*** EXERCISE INPUT Section Begins ***
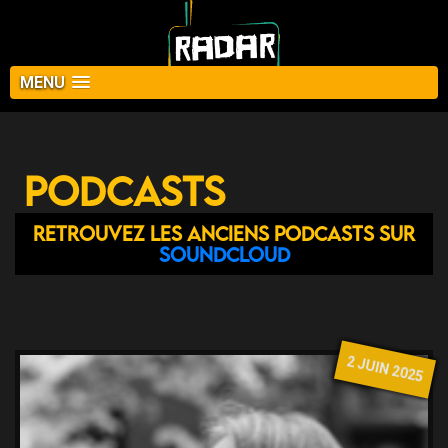
MENU
Podcasts
Retrouvez les anciens podcasts sur
Soundcloud
2 JUIN 2025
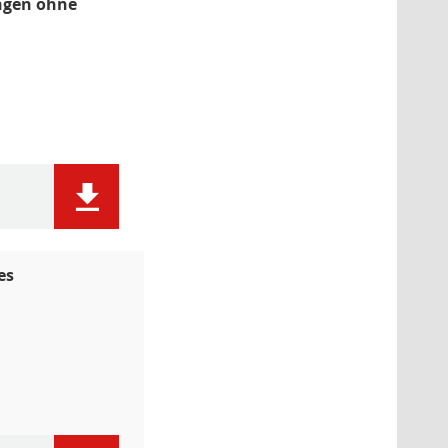
ngen ohne
es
*** EXERCISE INPUT Section Ends ***
**ABOUT THIS TASK**
Because only the text is wanted, copy each record above precisely and omit its pictures.

**SOLUTION TO THE PROBLEM**
MENU
Podcasts
Retrouvez les anciens podcasts sur
Soundcloud
2 JUIN 2025
ngen ohne
es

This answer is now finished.